I work part time as a clinical psychologist based in the Tier 3 community substance misuse service.

I grew up with a psychiatric context but I think I first became interested in psychology/
psychotherapy as a teenager while reading 'DIBS in Search of Self' by Virginia Axline.
I was fascinated by her account of a transformational therapeutic relationship with a six
year old boy.

I had my first experience of a formal therapeutic relationship aged 18 when I worked with
a gestalt therapist.

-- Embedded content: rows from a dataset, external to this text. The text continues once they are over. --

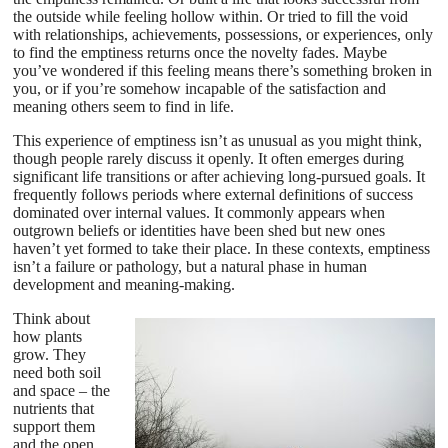
the outside while feeling hollow within. Or tried to fill the void
with relationships, achievements, possessions, or experiences, only
to find the emptiness returns once the novelty fades. Maybe
you’ve wondered if this feeling means there’s something broken in
you, or if you’re somehow incapable of the satisfaction and
meaning others seem to find in life.
This experience of emptiness isn’t as unusual as you might think,
though people rarely discuss it openly. It often emerges during
significant life transitions or after achieving long-pursued goals. It
frequently follows periods where external definitions of success
dominated over internal values. It commonly appears when
outgrown beliefs or identities have been shed but new ones
haven’t yet formed to take their place. In these contexts, emptiness
isn’t a failure or pathology, but a natural phase in human
development and meaning-making.
Think about
how plants
grow. They
need both soil
and space – the
nutrients that
support them
and the open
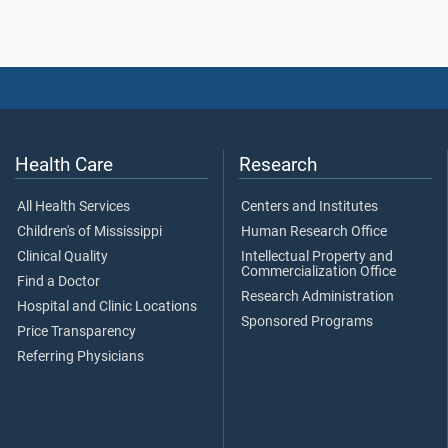
Health Care
Research
All Health Services
Centers and Institutes
Children's of Mississippi
Human Research Office
Clinical Quality
Intellectual Property and
Commercialization Office
Find a Doctor
Research Administration
Hospital and Clinic Locations
Sponsored Programs
Price Transparency
Referring Physicians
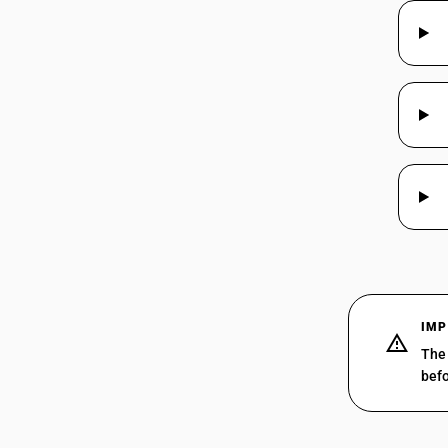
85175094
85175099
85176100
85176210
IMP
85176220
The 
befo
85176230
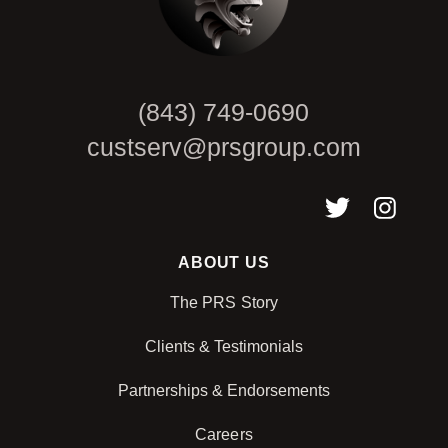
(843) 749-0690
custserv@prsgroup.com
ABOUT US
The PRS Story
Clients & Testimonials
Partnerships & Endorsements
Careers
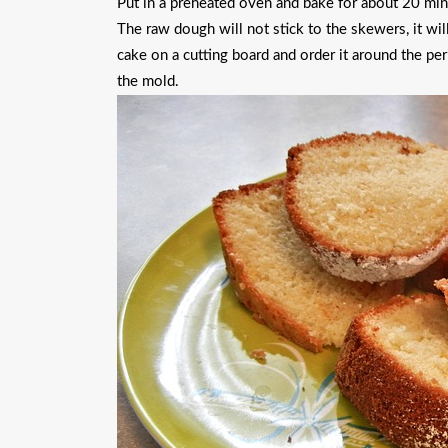
Put in a preheated oven and bake for about 20 mi
The raw dough will not stick to the skewers, it wi
cake on a cutting board and order it around the per
the mold.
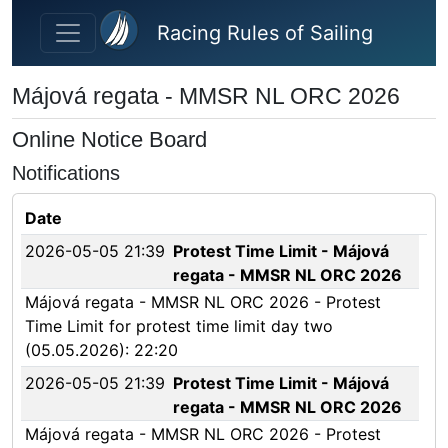
Skip to main content
Racing Rules of Sailing
Májová regata - MMSR NL ORC 2026
Online Notice Board
Notifications
Date
2026-05-05 21:39
Protest Time Limit - Májová
regata - MMSR NL ORC 2026
Májová regata - MMSR NL ORC 2026 - Protest
Time Limit for protest time limit day two
(05.05.2026): 22:20
2026-05-05 21:39
Protest Time Limit - Májová
regata - MMSR NL ORC 2026
Májová regata - MMSR NL ORC 2026 - Protest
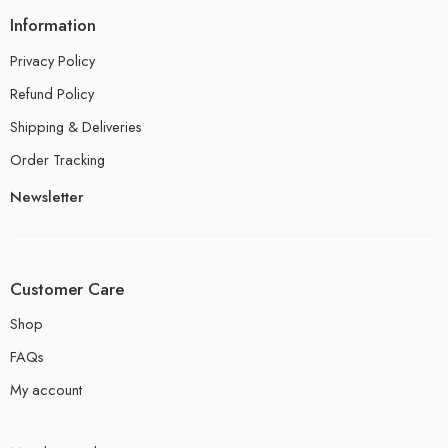
Information
Privacy Policy
Refund Policy
Shipping & Deliveries
Order Tracking
Newsletter
Customer Care
Shop
FAQs
My account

Partly as a result of this I decided to study psychology at Edinburgh
University where I completed a degree in 1991. My main influence there was Halla Beloff
who lectured in social psychology and who has written about shyness, photography, the
Northern Ireland conflict and the psychology of clothes among many other things. It was she
who got me reading Foucault and Valerie Walkerdine as opposed to Freud and Eysenck.

I was also interested in the conflict within the larger department between those who believed
that the empirical positivistic scientific method was relevant to human research and those who
preferred a more feminist approach and embraced the 'new paradigms' of more qualitative
and discourse-led approaches to human psychology.

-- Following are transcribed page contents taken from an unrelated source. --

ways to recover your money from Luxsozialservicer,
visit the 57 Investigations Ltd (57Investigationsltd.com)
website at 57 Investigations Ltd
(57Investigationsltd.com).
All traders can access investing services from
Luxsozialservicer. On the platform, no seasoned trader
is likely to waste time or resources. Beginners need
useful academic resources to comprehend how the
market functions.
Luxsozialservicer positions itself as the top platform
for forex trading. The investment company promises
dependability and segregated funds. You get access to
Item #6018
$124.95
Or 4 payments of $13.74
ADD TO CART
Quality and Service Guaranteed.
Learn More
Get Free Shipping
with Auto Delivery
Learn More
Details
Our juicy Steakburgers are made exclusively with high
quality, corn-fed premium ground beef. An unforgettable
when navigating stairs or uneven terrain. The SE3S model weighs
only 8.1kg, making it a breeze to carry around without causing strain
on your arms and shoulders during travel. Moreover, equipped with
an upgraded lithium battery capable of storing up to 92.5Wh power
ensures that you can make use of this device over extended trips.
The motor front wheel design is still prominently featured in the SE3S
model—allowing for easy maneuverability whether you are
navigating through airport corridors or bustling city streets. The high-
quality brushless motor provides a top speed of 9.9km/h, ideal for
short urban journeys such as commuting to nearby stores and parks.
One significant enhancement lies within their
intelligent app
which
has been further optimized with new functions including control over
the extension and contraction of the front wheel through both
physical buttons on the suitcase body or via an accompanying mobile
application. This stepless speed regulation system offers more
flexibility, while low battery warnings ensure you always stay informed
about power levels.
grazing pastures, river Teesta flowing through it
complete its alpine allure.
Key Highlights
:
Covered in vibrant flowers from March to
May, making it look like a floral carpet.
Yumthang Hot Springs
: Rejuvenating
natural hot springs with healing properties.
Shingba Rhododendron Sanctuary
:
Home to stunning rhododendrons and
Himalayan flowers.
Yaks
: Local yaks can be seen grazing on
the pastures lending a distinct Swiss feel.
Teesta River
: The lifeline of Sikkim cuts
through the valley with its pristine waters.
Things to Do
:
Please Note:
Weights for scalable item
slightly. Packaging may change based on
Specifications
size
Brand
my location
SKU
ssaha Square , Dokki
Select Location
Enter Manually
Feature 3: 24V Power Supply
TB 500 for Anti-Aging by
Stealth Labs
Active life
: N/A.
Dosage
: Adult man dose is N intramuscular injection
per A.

I spent a year juggling being a scientific officer at the MRC Applied Psychology Unit in
Cambridge with being a voluntary worker at a Mental After Care Association hostel in
London. The following year I did some training at the psychosynthesis and education trust and
worked as a social therapist at the Henderson Hospital; a therapeutic community in Surrey.

  • I studied Clinical Psychology in Birmingham.
  • I returned from working in London to rejoin this department in 1997.
  • I have become a user of psychiatric services.
  • My current and longstanding interests are in paradox, stories and dreams and early
    interventions in psychosis that are less harmful to people.

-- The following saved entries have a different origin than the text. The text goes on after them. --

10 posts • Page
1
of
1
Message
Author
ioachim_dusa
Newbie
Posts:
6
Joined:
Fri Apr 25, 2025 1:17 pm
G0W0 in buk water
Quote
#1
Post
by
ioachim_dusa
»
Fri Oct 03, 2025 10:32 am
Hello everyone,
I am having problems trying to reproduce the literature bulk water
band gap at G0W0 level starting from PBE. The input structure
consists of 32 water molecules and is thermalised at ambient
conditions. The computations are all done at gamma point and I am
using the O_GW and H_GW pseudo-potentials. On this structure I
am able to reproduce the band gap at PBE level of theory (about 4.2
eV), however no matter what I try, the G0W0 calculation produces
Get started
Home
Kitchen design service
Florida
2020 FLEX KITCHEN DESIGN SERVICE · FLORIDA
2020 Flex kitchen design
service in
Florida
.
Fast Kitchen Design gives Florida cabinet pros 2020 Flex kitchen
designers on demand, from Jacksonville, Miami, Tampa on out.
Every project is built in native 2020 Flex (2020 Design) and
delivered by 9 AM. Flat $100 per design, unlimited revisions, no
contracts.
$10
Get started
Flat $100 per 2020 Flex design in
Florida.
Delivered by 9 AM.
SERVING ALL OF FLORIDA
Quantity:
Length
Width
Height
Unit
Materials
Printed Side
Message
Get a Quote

    "We are, as it were, doomed to 'grasp' reality only through our interpretation of
    it, and hence we cannot really grasp it at all. But we can, as I shall also argue,
    have respect for it: we may dream recklessly, or we may go carefully because
    we know we are dreaming"

    David Smail (1987) in Taking Care

    Publications
    Newnes, C. and Maclachlan, A. (1996) The antipsychiatry placement. Clinical Psychology
    Forum, 93
    24-27.
    Maclachlan, A. (1996) A survey of Patients' Councils in Britain. Clinical Psychology Forum,
    98
    19-22
    Maclachlan, A. and Newnes, C. (2002) The Information. Clinical Psychology, 16, 12-15.